* [Problem requirements]:
The response should be an exact copy of the records, with the pictures removed.

::: Supplied material

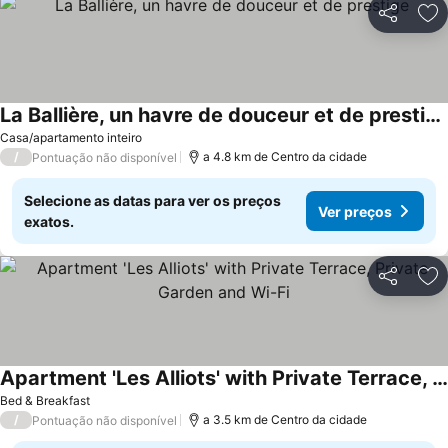
Partilhar
Ad
La Ballière, un havre de douceur et de prestige
Casa/apartamento inteiro
/
a 4.8 km de Centro da cidade
Pontuação não disponível
Selecione as datas para ver os preços
Ver preços
exatos.
Partilhar
Ad
Apartment 'Les Alliots' with Private Terrace, Private Garden and Wi-Fi
Bed & Breakfast
/
a 3.5 km de Centro da cidade
Pontuação não disponível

::::::

* [Response to the task]:
Partilhar
Ad
La Ballière, un havre de douceur et de prestige
Casa/apartamento inteiro
/
a 4.8 km de Centro da cidade
Pontuação não disponível
Selecione as datas para ver os preços
Ver preços
exatos.
Partilhar
Ad
Apartment 'Les Alliots' with Private Terrace, Private Garden and Wi-Fi
Bed & Breakfast
/
a 3.5 km de Centro da cidade
Pontuação não disponível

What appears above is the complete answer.